◆ **Stated exercise A**
Locate each line in the listing below that contains the string "qCreatedBy", and copy every such line.
BEGIN Reading passage
# Reel Repair



## GLW (Apr 22, 2017)

Needing my Penn cleaned, oiled, and new line put on. Did a search, but Going Fishing on Lillian Highway does not do it anymore.


----------



## BananaTom (Feb 16, 2008)

*Pompano Joe's Reel Works
(850) 516-2409 
[email protected] 

He repairs and tunes.
I do not think he replaces line, that can be done at Outrcast Bait and Tackle *


----------



## DLo (Oct 2, 2007)

BananaTom said:


> *Pompano Joe's Reel Works
> (850) 516-2409
> [email protected]
> 
> ...


I don't think Joe is taking any work, I think he's only upgrading/restoring and selling reels that he buys and only when he feels like it. I hope I'm wrong, he does outstanding work and with Keith on the sidelines it's definitely a need.


----------



## O-SEA-D (Jun 28, 2016)

The the guy that used to work at goin fishing is Ron. He runs it out of his house at Rod and Reel Depot off 9 mile by lowes. Do a google search you will find him. Believe it’s Fowler ave he is located on.


----------



## Splittine (Nov 24, 2007)

O-SEA-D said:


> The the guy that used to work at goin fishing is Ron. He runs it out of his house at Rod and Reel Depot off 9 mile by lowes. Do a google search you will find him. Believe it’s Fowler ave he is located on.


Yup. Last time I talked to him he was about 6 weeks out.


----------



## CalvinandHobbes (Jan 25, 2014)

pretty sure joe is still doing work on them


----------



## Ocean Master (May 20, 2008)

I am now available. 

Keith 850 712-1650


----------



## CurDog (Nov 14, 2010)

*^^^^ This guy. ^^^^*


----------
END Reading passage
BEGIN Provided entries
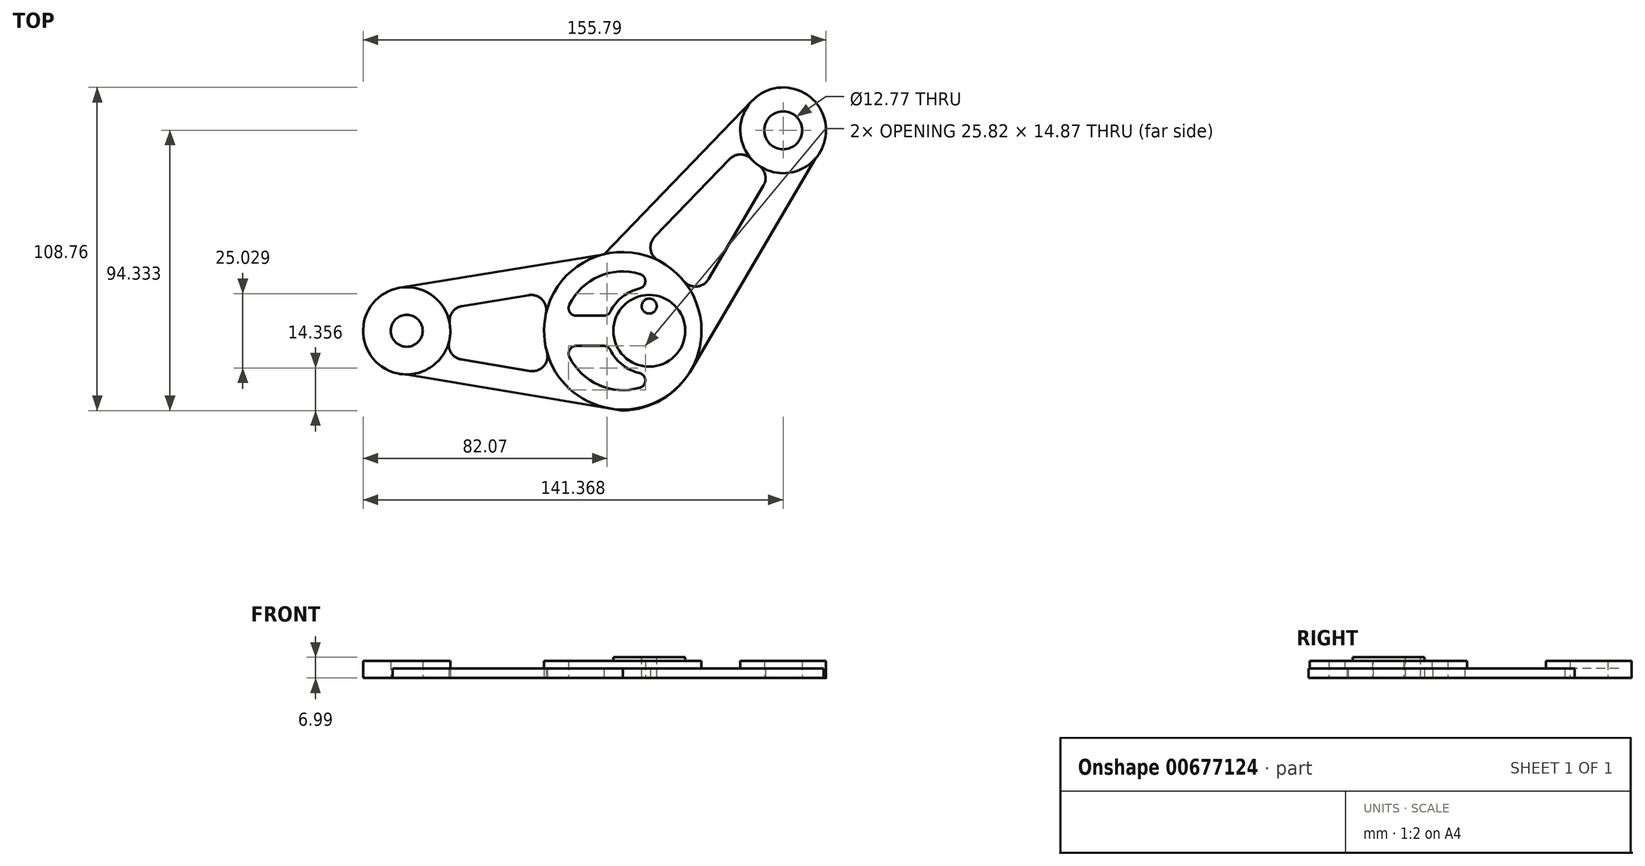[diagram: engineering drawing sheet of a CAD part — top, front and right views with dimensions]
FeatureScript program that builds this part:
annotation { "Feature Type Name" : "Feature", "Feature Type Description" : "" }
export const myFeature = defineFeature(function(context is Context, id is Id, definition is map)
    precondition{}
    {
        {
            var Q0;
            Q0=qCreatedBy(makeId("Top.planeOp"),FACE);
            var sketch = newSketch(context, id + "F0", { "sketchPlane" : qUnion([Q0])});
            skCircle(sketch, "E0", {"center": v(0, 0) * mm, "radius": 26.5 * mm, "construction": true});
            skCircle(sketch, "E1", {"center": v(-72.7, 0) * mm, "radius": 14.68 * mm, "construction": true});
            skCircle(sketch, "E2", {"center": v(53.98, 67.46) * mm, "radius": 14.42 * mm, "construction": true});
            skLineSegment(sketch, "E3", {"start": v(43.6, 77.48) * mm, "end": v(-6.36, 25.73) * mm});
            skLineSegment(sketch, "E4", {"start": v(-6.36, 25.73) * mm, "end": v(-75.08, 14.49) * mm});
            skLineSegment(sketch, "E5", {"start": v(67.55, 62.6) * mm, "end": v(22.84, -13.43) * mm});
            skLineSegment(sketch, "E6", {"start": v(-77.4, -13.9) * mm, "end": v(0, -26.87) * mm});
            skArc(sketch, "E7", {"start": v(-75.08, 14.49) * mm, "mid": v(-87.34, 1.2) * mm, "end": v(-77.4, -13.9) * mm});
            skArc(sketch, "E8", {"start": v(43.6, 77.48) * mm, "mid": v(61.6, 79.71) * mm, "end": v(67.55, 62.6) * mm});
            skArc(sketch, "E9", {"start": v(22.84, -13.43) * mm, "mid": v(13.16, -23.11) * mm, "end": v(0, -26.87) * mm});
            skLineSegment(sketch, "E10", {"start": v(-60, 7.35) * mm, "end": v(-22.85, 13.43) * mm});
            skLineSegment(sketch, "E11", {"start": v(-60.8, -8.58) * mm, "end": v(-21.76, -15.12) * mm});
            skLineSegment(sketch, "E12", {"start": v(40.47, 62.42) * mm, "end": v(5.28, 25.97) * mm});
            skLineSegment(sketch, "E13", {"start": v(50.55, 54.3) * mm, "end": v(24.53, 10.03) * mm});
            skArc(sketch, "E14", {"start": v(40.47, 62.42) * mm, "mid": v(44.23, 56.83) * mm, "end": v(50.13, 53.56) * mm});
            skArc(sketch, "E15", {"start": v(5.28, 25.97) * mm, "mid": v(16.9, 20.41) * mm, "end": v(24.53, 10.03) * mm});
            skArc(sketch, "E16", {"start": v(-22.85, 13.43) * mm, "mid": v(-26.48, -1) * mm, "end": v(-21.76, -15.12) * mm});
            skArc(sketch, "E17", {"start": v(-60, 7.35) * mm, "mid": v(-58.05, -0.73) * mm, "end": v(-60.8, -8.58) * mm});
            skSolve(sketch);
        }
        {
            var Q0;
            Q0 = qSketchRegion(id + "F0", true);
            extrude(context, id + "F1", {"entities" : qUnion([Q0]), "depth" : 3.17 * mm, "offsetDistance" : 25.4 * mm});
        }
        {
            var Q0;
            Q0=makeQuery(id+"F1.opExtrude","CAP_FACE",FACE,{"disambiguationData":[OSD([sQuery(id+"F0.wireOp",EDGE,"E3"),sQuery(id+"F0.wireOp",EDGE,"E4"),sQuery(id+"F0.wireOp",EDGE,"E5"),sQuery(id+"F0.wireOp",EDGE,"E6"),sQuery(id+"F0.wireOp",EDGE,"E7"),sQuery(id+"F0.wireOp",EDGE,"E8"),sQuery(id+"F0.wireOp",EDGE,"E9"),sQuery(id+"F0.wireOp",EDGE,"E10"),sQuery(id+"F0.wireOp",EDGE,"E11"),sQuery(id+"F0.wireOp",EDGE,"E12"),sQuery(id+"F0.wireOp",EDGE,"E13"),sQuery(id+"F0.wireOp",EDGE,"E14"),sQuery(id+"F0.wireOp",EDGE,"E15"),sQuery(id+"F0.wireOp",EDGE,"E16"),sQuery(id+"F0.wireOp",EDGE,"E17")])],"isStart":false});
            var sketch = newSketch(context, id + "F2", { "sketchPlane" : qUnion([Q0])});
            skCircle(sketch, "E18", {"center": v(-72.7, 0) * mm, "radius": 14.68 * mm});
            skCircle(sketch, "E19", {"center": v(53.98, 67.46) * mm, "radius": 14.42 * mm});
            skCircle(sketch, "E20", {"center": v(0, 0) * mm, "radius": 26.5 * mm});
            skSolve(sketch);
        }
        {
            var Q0;
            Q0 = qSketchRegion(id + "F2", true);
            extrude(context, id + "F3", {"entities" : qUnion([Q0]), "operationType" : NewBodyOperationType.ADD, "depth" : 2.54 * mm, "offsetDistance" : 25.4 * mm});
        }
        {
            var Q0;
            Q0=makeQuery(id+"F3.opExtrude","CAP_FACE",FACE,{"disambiguationData":[OSD([sQuery(id+"F2.wireOp",EDGE,"E20")])],"isStart":false});
            var sketch = newSketch(context, id + "F4", { "sketchPlane" : qUnion([Q0])});
            skCircle(sketch, "E21", {"center": v(8.9, 0) * mm, "radius": 12.08 * mm});
            skSolve(sketch);
        }
        {
            var Q0;
            Q0 = qSketchRegion(id + "F4", true);
            extrude(context, id + "F5", {"entities" : qUnion([Q0]), "operationType" : NewBodyOperationType.ADD, "depth" : 1.27 * mm, "offsetDistance" : 25.4 * mm});
        }
        {
            var Q0;
            Q0=makeQuery(id+"F5.opExtrude","CAP_FACE",FACE,{"disambiguationData":[OSD([sQuery(id+"F4.wireOp",EDGE,"E21")])],"isStart":false});
            var sketch = newSketch(context, id + "F6", { "sketchPlane" : qUnion([Q0])});
            skCircle(sketch, "E22", {"center": v(8.9, 8.33) * mm, "radius": 2.53 * mm});
            skPoint(sketch, "E23", {"position": v(8.9, 0) * mm});
            skLineSegment(sketch, "E24", {"start": v(8.9, 8.33) * mm, "end": v(8.9, 0) * mm, "construction": true});
            skSolve(sketch);
        }
        {
            var Q0;
            Q0 = qSketchRegion(id + "F6", true);
            extrude(context, id + "F7", {"entities" : qUnion([Q0]), "operationType" : NewBodyOperationType.REMOVE, "endBound" : BoundingType.THROUGH_ALL, "oppositeDirection" : true, "depth" : 25.4 * mm, "offsetDistance" : 25.4 * mm});
        }
        {
            var Q0;
            Q0=makeQuery(id+"F1.opExtrude","CAP_FACE",FACE,{"disambiguationData":[OSD([sQuery(id+"F0.wireOp",EDGE,"E3"),sQuery(id+"F0.wireOp",EDGE,"E4"),sQuery(id+"F0.wireOp",EDGE,"E5"),sQuery(id+"F0.wireOp",EDGE,"E6"),sQuery(id+"F0.wireOp",EDGE,"E7"),sQuery(id+"F0.wireOp",EDGE,"E8"),sQuery(id+"F0.wireOp",EDGE,"E9"),sQuery(id+"F0.wireOp",EDGE,"E10"),sQuery(id+"F0.wireOp",EDGE,"E11"),sQuery(id+"F0.wireOp",EDGE,"E12"),sQuery(id+"F0.wireOp",EDGE,"E13"),sQuery(id+"F0.wireOp",EDGE,"E14"),sQuery(id+"F0.wireOp",EDGE,"E15"),sQuery(id+"F0.wireOp",EDGE,"E16"),sQuery(id+"F0.wireOp",EDGE,"E17")])],"isStart":true});
            var sketch = newSketch(context, id + "F8", { "sketchPlane" : qUnion([Q0])});
            skCircle(sketch, "E25", {"center": v(0, 0) * mm, "radius": 19.98 * mm, "construction": true});
            skCircle(sketch, "E26", {"center": v(-72.7, 0) * mm, "radius": 5.37 * mm});
            skCircle(sketch, "E27", {"center": v(53.98, -67.46) * mm, "radius": 6.38 * mm});
            skArc(sketch, "E28", {"start": v(14.92, -13.3) * mm, "mid": v(-4.66, -19.43) * mm, "end": v(-19.33, -5.08) * mm});
            skArc(sketch, "E29", {"start": v(14.92, 13.3) * mm, "mid": v(-4.66, 19.43) * mm, "end": v(-19.33, 5.08) * mm});
            skCircle(sketch, "E30", {"center": v(8.9, 0) * mm, "radius": 12.08 * mm, "construction": true});
            skCircle(sketch, "E31", {"center": v(8.9, 0) * mm, "radius": 14.6 * mm, "construction": true});
            skLineSegment(sketch, "E32", {"start": v(-19.33, -5.08) * mm, "end": v(-4.78, -5.08) * mm});
            skLineSegment(sketch, "E33", {"start": v(-19.33, 5.08) * mm, "end": v(-4.78, 5.08) * mm});
            skArc(sketch, "E34", {"start": v(14.92, -13.3) * mm, "mid": v(3.28, -13.47) * mm, "end": v(-4.78, -5.08) * mm});
            skArc(sketch, "E35", {"start": v(-4.78, 5.08) * mm, "mid": v(3.28, 13.47) * mm, "end": v(14.92, 13.3) * mm});
            skSolve(sketch);
        }
        {
            var Q0;
            Q0 = qSketchRegion(id + "F8", true);
            extrude(context, id + "F9", {"entities" : qUnion([Q0]), "operationType" : NewBodyOperationType.REMOVE, "endBound" : BoundingType.THROUGH_ALL, "oppositeDirection" : true, "depth" : 25.4 * mm, "offsetDistance" : 25.4 * mm});
        }
        {
            var Q0;
            Q0=makeQuery(id+"F1.opExtrude","SWEPT_EDGE",EDGE,{"disambiguationData":[OSD([sQuery(id+"F0.wireOp",EDGE,"E12"),sQuery(id+"F0.wireOp",EDGE,"E14")])]});
            var Q1;
            Q1=makeQuery(id+"F1.opExtrude","SWEPT_EDGE",EDGE,{"disambiguationData":[OSD([sQuery(id+"F0.wireOp",EDGE,"E13"),sQuery(id+"F0.wireOp",EDGE,"E14")])]});
            var Q2;
            Q2=makeQuery(id+"F1.opExtrude","SWEPT_EDGE",EDGE,{"disambiguationData":[OSD([sQuery(id+"F0.wireOp",EDGE,"E12"),sQuery(id+"F0.wireOp",EDGE,"E15")])]});
            var Q3;
            Q3=makeQuery(id+"F1.opExtrude","SWEPT_EDGE",EDGE,{"disambiguationData":[OSD([sQuery(id+"F0.wireOp",EDGE,"E13"),sQuery(id+"F0.wireOp",EDGE,"E15")])]});
            var Q4;
            Q4=makeQuery(id+"F1.opExtrude","SWEPT_EDGE",EDGE,{"disambiguationData":[OSD([sQuery(id+"F0.wireOp",EDGE,"E10"),sQuery(id+"F0.wireOp",EDGE,"E17")])]});
            var Q5;
            Q5=makeQuery(id+"F1.opExtrude","SWEPT_EDGE",EDGE,{"disambiguationData":[OSD([sQuery(id+"F0.wireOp",EDGE,"E10"),sQuery(id+"F0.wireOp",EDGE,"E16")])]});
            var Q6;
            Q6=makeQuery(id+"F1.opExtrude","SWEPT_EDGE",EDGE,{"disambiguationData":[OSD([sQuery(id+"F0.wireOp",EDGE,"E11"),sQuery(id+"F0.wireOp",EDGE,"E17")])]});
            var Q7;
            Q7=makeQuery(id+"F1.opExtrude","SWEPT_EDGE",EDGE,{"disambiguationData":[OSD([sQuery(id+"F0.wireOp",EDGE,"E11"),sQuery(id+"F0.wireOp",EDGE,"E16")])]});
            fillet(context, id + "F10", {"entities" : qUnion([Q0, Q1, Q2, Q3, Q4, Q5, Q6, Q7]), "radius" : 5.08 * mm, "tangentPropagation" : true, "allowEdgeOverflow" : false});
        }
        {
            var Q0;
            Q0=makeQuery(id+"F9.boolean.opBoolean","COPY",EDGE,{"derivedFrom":makeQuery(id+"F9.opExtrude","SWEPT_EDGE",EDGE,{"disambiguationData":[OSD([sQuery(id+"F8.wireOp",EDGE,"E28"),sQuery(id+"F8.wireOp",EDGE,"E34")])]})});
            var Q1;
            Q1=makeQuery(id+"F9.boolean.opBoolean","COPY",EDGE,{"derivedFrom":makeQuery(id+"F9.opExtrude","SWEPT_EDGE",EDGE,{"disambiguationData":[OSD([sQuery(id+"F8.wireOp",EDGE,"E32"),sQuery(id+"F8.wireOp",EDGE,"E34")])]})});
            var Q2;
            Q2=makeQuery(id+"F9.boolean.opBoolean","COPY",EDGE,{"derivedFrom":makeQuery(id+"F9.opExtrude","SWEPT_EDGE",EDGE,{"disambiguationData":[OSD([sQuery(id+"F8.wireOp",EDGE,"E28"),sQuery(id+"F8.wireOp",EDGE,"E32")])]})});
            var Q3;
            Q3=makeQuery(id+"F9.boolean.opBoolean","COPY",EDGE,{"derivedFrom":makeQuery(id+"F9.opExtrude","SWEPT_EDGE",EDGE,{"disambiguationData":[OSD([sQuery(id+"F8.wireOp",EDGE,"E33"),sQuery(id+"F8.wireOp",EDGE,"E35")])]})});
            var Q4;
            Q4=makeQuery(id+"F9.boolean.opBoolean","COPY",EDGE,{"derivedFrom":makeQuery(id+"F9.opExtrude","SWEPT_EDGE",EDGE,{"disambiguationData":[OSD([sQuery(id+"F8.wireOp",EDGE,"E29"),sQuery(id+"F8.wireOp",EDGE,"E35")])]})});
            var Q5;
            Q5=makeQuery(id+"F9.boolean.opBoolean","COPY",EDGE,{"derivedFrom":makeQuery(id+"F9.opExtrude","SWEPT_EDGE",EDGE,{"disambiguationData":[OSD([sQuery(id+"F8.wireOp",EDGE,"E29"),sQuery(id+"F8.wireOp",EDGE,"E33")])]})});
            fillet(context, id + "F11", {"entities" : qUnion([Q0, Q1, Q2, Q3, Q4, Q5]), "radius" : 2.54 * mm, "tangentPropagation" : true, "allowEdgeOverflow" : false});
        }
        {
            var Q0;
            Q0=sQuery(id+"F6.wireOp",VERTEX,"E23");
            var Q1;
            Q1=qCreatedBy(makeId("Right.planeOp"),FACE);
            cPlane(context, id + "F12", {"entities" : qUnion([Q0, Q1]), "cplaneType" : CPlaneType.PLANE_POINT, "offset" : 25.4 * mm, "width" : 152.4 * mm, "height" : 152.4 * mm});
        }
        {
            var Q0;
            Q0=qCreatedBy(id+"F12.planeOp",FACE);
            var sketch = newSketch(context, id + "F13", { "sketchPlane" : qUnion([Q0])});
            skLineSegment(sketch, "E36", {"start": v(0, 7.26) * mm, "end": v(0, 0) * mm});
            skSolve(sketch);
        }
    });
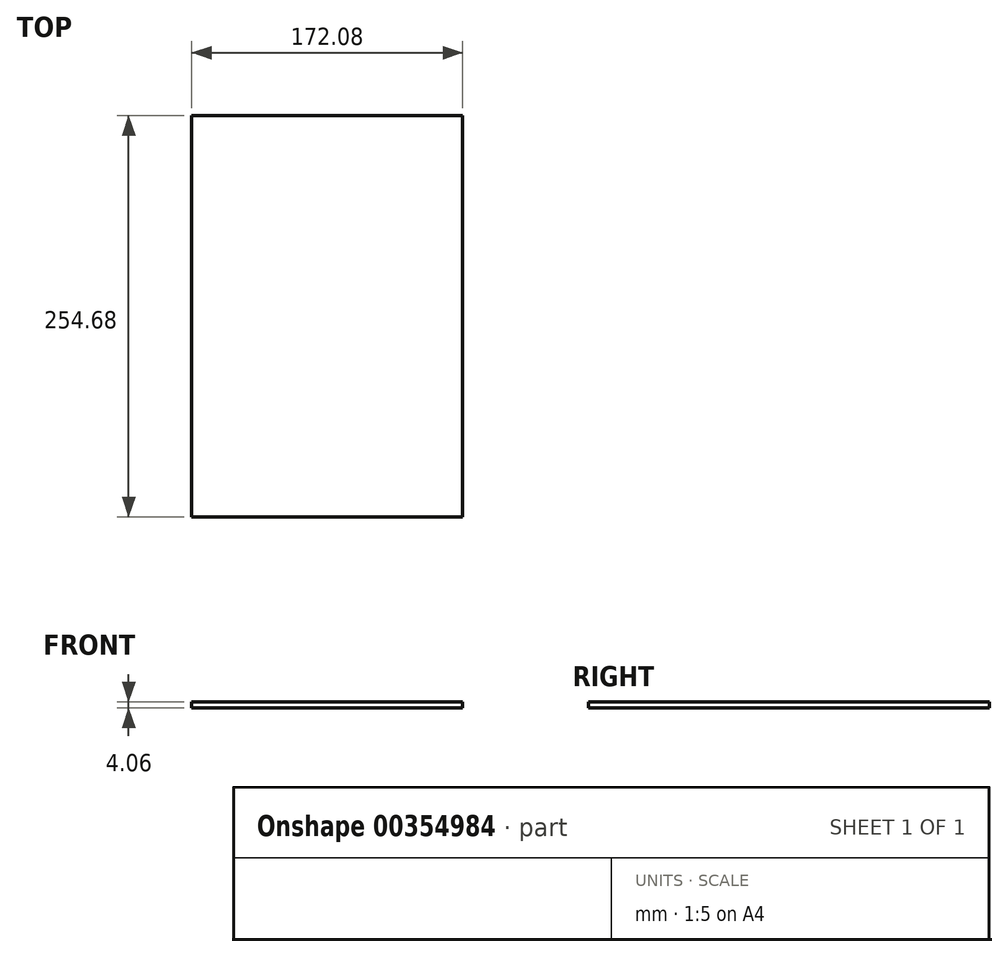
END Provided entries
◆ **Stated exercise B**
Repeat the part of the reel repair thread above, starting with "# Reel Repair" and going on through "do it anymore.".

◆ **Exercise solution A**
            Q0=qCreatedBy(makeId("Top.planeOp"),FACE);
            Q1=qCreatedBy(makeId("Right.planeOp"),FACE);
            Q0=qCreatedBy(id+"F12.planeOp",FACE);

◆ **Exercise solution B**
# Reel Repair



## GLW (Apr 22, 2017)

Needing my Penn cleaned, oiled, and new line put on. Did a search, but Going Fishing on Lillian Highway does not do it anymore.